ABOUT THIS TASK ▸ Exact transcription with no images: write out all of the entries below.

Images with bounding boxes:

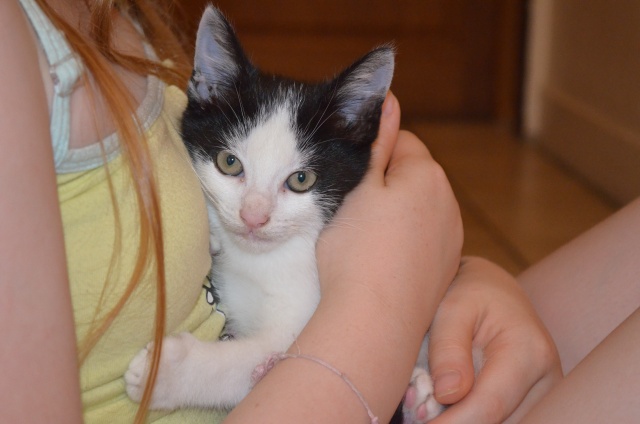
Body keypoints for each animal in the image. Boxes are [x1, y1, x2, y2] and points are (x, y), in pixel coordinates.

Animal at [126, 6, 444, 424]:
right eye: (229, 163)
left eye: (301, 180)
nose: (253, 217)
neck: (258, 261)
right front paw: (214, 238)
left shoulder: (300, 319)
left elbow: (248, 362)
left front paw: (163, 374)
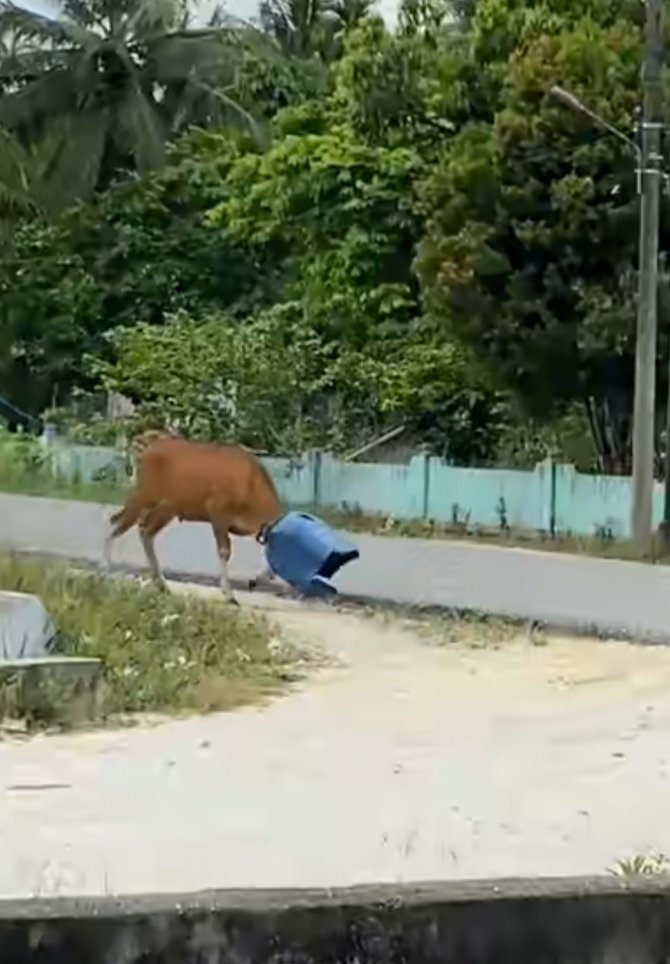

REPLY ▸
Body keypoints for each animal in the image. Boxes are [x1, y1, x2, y2] and points are (x, y), in pixel coordinates.

Animal at [126, 6, 444, 424]:
right eye: (229, 163)
left eye: (301, 180)
nose: (253, 217)
neck: (258, 261)
right front paw: (214, 238)
left shoulder: (300, 319)
left elbow: (248, 362)
left front paw: (163, 374)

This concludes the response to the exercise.